From the cover of the Vol. 82(3) "The Second Life Capsule" – young sporophyte of Sphagnum sp. protected by perichaetial leaves of capitulum's lateral branch.

[Author: Magdalena Turzańska]

From the cover of the Vol. 82(2) Glimpse through the Nature’s stained glass window – autofluorescence of the fertile layer of Mnium hornum Hedw. male gametophyte with erected antheridia and paraphyses embraced by the uppermost leaf.

[Author: Magdalena Turzańska]

From the cover of the Vol. 82(1) Masterpiece of Nature – lacy cellular structure of a tiny, leafy liverwort Lepidozia reptans (L.) Dum., viewed from the ventral side of its pinnately branched stem, visualized by autofluorescence of the cell walls.

[Author: Magdalena Turzańska]

From the cover of the Vol. 81(4) Bracken (Pteridium aquilinum) fronds served boiled and sprinkled with oil, chilli and garlic. Houzhenzi, Shaanxi, China, 2011.

[Photograph: Łukasz Łuczaj]

From the cover of the Vol. 81(3) Autofluorescence of lignified cell walls reveals discontinuous cambium and secondary growth in Arabidopsis thaliana wildtype (WT) plant's inflorescence.

[Authors: Beata Zagórska-Marek and Magdalena Turzańska]

From the cover of the Vol. 81(2) Closed vascular bundle of Ctenanthe oppenheimiana (E. Morren) K. Schum., Marantaceae, in a free-hand transverse section of the petiole, stained with safranin and Alcian blue. Bright red are the thick-walled cells of sclerenchymatic bundle sheath.

[Author: Magdalena Turzańska]

From the cover of the Vol. 81(1) A remarkable diversity of plant cell phenotypes in Arabidopsis thaliana stem, in a region of vascular bundle, exposed beautifully by safranin and Alcian blue staining of a fresh cut, handmade section.

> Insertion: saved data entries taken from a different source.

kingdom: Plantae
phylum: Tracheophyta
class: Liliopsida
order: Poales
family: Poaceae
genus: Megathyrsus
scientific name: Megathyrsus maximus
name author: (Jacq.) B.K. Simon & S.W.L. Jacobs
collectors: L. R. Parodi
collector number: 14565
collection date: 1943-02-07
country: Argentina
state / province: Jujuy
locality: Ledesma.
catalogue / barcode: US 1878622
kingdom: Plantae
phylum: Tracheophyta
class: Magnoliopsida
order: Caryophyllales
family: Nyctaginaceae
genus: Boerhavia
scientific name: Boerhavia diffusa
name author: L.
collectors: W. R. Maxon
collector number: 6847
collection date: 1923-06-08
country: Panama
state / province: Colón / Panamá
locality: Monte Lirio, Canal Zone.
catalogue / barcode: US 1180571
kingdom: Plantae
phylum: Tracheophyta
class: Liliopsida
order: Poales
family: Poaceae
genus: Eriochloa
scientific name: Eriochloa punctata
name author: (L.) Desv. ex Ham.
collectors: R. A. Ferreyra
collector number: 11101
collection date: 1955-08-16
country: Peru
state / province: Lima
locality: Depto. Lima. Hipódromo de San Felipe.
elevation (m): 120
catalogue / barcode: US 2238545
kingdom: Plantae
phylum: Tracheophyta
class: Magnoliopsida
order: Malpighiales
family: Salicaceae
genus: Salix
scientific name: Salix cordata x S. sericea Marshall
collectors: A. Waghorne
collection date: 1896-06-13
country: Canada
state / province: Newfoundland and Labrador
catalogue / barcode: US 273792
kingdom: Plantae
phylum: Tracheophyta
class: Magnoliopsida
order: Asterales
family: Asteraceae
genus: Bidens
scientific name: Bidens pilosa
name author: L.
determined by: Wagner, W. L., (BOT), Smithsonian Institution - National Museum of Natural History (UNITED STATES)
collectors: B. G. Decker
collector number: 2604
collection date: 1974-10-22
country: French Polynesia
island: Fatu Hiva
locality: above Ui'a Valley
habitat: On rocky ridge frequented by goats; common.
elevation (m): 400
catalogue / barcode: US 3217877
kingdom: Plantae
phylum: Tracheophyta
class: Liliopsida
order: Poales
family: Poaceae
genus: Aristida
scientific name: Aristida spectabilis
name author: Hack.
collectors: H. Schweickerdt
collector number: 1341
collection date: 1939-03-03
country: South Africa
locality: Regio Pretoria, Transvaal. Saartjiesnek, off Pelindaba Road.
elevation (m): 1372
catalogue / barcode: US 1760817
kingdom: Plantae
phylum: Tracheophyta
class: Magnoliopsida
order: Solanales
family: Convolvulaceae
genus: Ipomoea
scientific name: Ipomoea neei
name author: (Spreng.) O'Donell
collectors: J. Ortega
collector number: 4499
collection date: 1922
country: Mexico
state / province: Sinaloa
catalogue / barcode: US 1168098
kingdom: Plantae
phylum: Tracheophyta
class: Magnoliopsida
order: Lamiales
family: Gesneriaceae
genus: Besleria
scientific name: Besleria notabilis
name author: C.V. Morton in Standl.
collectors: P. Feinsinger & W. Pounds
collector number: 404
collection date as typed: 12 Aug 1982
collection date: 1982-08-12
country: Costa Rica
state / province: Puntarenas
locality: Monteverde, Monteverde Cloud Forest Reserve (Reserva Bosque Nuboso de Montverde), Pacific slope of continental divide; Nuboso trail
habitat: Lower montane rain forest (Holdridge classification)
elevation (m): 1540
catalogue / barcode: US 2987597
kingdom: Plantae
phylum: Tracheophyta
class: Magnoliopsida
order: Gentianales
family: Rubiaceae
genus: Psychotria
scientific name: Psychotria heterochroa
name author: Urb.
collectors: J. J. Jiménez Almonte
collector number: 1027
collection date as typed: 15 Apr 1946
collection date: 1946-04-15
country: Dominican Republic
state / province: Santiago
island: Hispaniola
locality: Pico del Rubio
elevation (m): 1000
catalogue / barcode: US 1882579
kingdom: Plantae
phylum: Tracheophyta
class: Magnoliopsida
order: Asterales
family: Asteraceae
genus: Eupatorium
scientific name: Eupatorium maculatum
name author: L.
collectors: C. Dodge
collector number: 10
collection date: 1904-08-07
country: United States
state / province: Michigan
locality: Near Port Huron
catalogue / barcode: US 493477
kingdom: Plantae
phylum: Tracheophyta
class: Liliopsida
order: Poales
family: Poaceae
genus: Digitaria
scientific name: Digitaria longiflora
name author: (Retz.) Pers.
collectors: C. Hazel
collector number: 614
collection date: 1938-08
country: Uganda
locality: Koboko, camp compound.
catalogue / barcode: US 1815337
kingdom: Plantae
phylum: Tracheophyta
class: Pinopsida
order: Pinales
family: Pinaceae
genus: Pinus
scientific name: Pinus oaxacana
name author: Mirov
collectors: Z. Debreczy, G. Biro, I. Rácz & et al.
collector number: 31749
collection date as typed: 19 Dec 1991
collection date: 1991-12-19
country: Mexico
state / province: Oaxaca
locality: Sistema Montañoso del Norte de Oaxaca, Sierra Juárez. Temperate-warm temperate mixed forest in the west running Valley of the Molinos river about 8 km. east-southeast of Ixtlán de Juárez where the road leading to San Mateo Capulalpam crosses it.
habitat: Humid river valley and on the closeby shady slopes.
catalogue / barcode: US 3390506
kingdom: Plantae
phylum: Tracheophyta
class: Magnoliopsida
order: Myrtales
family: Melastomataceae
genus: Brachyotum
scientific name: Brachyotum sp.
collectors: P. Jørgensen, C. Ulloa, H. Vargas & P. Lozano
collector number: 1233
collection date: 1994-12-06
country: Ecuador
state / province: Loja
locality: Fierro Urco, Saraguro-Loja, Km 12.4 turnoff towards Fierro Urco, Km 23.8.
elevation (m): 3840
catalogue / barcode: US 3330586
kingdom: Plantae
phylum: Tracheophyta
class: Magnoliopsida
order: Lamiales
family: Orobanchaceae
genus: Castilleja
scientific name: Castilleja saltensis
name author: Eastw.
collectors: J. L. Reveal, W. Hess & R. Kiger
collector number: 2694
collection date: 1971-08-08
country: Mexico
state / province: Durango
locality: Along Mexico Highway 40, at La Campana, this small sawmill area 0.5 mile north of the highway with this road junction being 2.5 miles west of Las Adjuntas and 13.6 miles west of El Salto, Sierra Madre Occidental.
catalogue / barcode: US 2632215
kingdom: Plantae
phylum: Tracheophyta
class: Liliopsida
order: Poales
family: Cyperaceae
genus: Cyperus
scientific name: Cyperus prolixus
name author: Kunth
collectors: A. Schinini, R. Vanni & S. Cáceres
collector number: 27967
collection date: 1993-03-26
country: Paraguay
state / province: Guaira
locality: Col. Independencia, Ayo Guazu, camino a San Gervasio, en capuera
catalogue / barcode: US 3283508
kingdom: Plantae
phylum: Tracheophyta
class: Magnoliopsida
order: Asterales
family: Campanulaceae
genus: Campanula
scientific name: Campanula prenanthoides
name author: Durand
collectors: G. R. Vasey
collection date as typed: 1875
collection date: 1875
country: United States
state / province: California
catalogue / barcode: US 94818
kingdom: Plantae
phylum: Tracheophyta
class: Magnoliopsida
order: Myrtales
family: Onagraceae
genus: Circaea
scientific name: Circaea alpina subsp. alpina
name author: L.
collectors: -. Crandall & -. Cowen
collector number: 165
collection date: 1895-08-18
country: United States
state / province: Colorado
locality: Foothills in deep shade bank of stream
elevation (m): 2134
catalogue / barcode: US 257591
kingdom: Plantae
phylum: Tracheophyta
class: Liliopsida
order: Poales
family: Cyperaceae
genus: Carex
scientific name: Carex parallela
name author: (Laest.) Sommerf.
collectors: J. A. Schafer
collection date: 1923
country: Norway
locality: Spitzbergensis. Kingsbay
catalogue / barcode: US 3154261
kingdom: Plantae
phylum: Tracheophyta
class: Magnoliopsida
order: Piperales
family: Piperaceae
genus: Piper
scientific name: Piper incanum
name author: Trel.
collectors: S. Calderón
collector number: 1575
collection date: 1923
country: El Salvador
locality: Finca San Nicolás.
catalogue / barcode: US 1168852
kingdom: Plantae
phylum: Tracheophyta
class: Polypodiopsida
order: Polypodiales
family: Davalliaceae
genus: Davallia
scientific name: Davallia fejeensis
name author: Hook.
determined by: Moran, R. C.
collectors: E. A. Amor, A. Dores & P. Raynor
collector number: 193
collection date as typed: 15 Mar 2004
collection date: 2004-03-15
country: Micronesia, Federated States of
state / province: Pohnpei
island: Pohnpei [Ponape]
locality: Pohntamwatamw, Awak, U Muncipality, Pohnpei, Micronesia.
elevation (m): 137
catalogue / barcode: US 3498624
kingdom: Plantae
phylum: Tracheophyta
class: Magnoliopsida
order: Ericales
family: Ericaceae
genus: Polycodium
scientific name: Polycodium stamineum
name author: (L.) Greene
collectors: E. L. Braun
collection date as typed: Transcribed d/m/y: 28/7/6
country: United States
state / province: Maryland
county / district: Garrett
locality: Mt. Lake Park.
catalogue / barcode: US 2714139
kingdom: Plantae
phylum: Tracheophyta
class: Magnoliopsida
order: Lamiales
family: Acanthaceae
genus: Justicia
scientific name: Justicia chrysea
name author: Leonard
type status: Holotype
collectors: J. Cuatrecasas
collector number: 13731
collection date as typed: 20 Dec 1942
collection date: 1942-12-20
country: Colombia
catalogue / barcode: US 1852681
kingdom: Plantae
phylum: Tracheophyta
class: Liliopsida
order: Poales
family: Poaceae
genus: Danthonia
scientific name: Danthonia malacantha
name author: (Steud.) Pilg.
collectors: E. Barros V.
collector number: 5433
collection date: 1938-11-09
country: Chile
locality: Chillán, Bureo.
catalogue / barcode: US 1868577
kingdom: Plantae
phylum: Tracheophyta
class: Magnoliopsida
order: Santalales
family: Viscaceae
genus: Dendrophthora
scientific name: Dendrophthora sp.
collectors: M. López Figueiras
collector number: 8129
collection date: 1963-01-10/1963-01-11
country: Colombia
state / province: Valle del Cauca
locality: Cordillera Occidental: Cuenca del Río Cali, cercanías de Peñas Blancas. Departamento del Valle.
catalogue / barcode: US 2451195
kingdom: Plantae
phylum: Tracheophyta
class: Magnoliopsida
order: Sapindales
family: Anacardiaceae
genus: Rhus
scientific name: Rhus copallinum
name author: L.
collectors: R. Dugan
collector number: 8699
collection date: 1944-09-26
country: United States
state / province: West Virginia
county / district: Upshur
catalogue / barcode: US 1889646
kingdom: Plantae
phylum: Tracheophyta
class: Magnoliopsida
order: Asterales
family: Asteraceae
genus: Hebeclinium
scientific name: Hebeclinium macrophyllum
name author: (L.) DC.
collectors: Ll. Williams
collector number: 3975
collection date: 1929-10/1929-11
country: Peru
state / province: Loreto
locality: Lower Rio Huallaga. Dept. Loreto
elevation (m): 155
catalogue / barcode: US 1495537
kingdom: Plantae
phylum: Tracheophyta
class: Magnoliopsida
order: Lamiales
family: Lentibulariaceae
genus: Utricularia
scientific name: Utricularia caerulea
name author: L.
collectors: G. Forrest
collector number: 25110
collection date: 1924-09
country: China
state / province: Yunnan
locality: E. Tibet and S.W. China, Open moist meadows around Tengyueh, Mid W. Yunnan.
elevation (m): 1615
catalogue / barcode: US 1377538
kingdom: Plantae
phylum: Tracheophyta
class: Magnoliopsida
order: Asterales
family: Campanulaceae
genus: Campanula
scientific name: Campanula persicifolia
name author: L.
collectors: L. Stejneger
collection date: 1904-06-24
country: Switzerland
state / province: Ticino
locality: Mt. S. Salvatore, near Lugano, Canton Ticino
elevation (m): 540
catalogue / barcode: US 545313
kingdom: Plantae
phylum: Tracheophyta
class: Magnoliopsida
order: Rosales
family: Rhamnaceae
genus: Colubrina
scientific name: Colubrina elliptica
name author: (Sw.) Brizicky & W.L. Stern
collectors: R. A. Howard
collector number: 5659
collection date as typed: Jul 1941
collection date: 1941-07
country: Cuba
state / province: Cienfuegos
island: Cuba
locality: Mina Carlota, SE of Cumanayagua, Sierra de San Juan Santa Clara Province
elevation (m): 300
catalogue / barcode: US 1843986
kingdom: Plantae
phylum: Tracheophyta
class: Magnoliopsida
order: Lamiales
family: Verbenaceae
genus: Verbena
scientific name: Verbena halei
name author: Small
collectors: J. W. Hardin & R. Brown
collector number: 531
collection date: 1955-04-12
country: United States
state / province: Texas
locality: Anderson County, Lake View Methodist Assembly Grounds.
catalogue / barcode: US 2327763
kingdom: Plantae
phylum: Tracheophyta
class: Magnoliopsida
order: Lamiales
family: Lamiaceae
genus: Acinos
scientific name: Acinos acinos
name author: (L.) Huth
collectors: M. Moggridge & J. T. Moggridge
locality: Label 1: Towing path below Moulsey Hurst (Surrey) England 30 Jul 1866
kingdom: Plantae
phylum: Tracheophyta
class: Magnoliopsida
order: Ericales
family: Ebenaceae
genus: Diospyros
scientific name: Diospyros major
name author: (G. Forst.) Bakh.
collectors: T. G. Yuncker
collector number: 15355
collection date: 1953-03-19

[Author: Magdalena Turzańska]

From the cover of the Vol. 80(4) Various leaf phenotypes in a spontaneous albino chimera of Acer pseudoplatanus as a result of stochastic segregation of mutated cells.

[Photograph: Maciej Podolski]

From the cover of the Vol. 80(3) Living fractal – a recursive self-similarity manifested beautifully in unfurling of the rachis but also of the pinnae in a bipinnate frond of Matteuccia struthiopteris (L.) Todaro.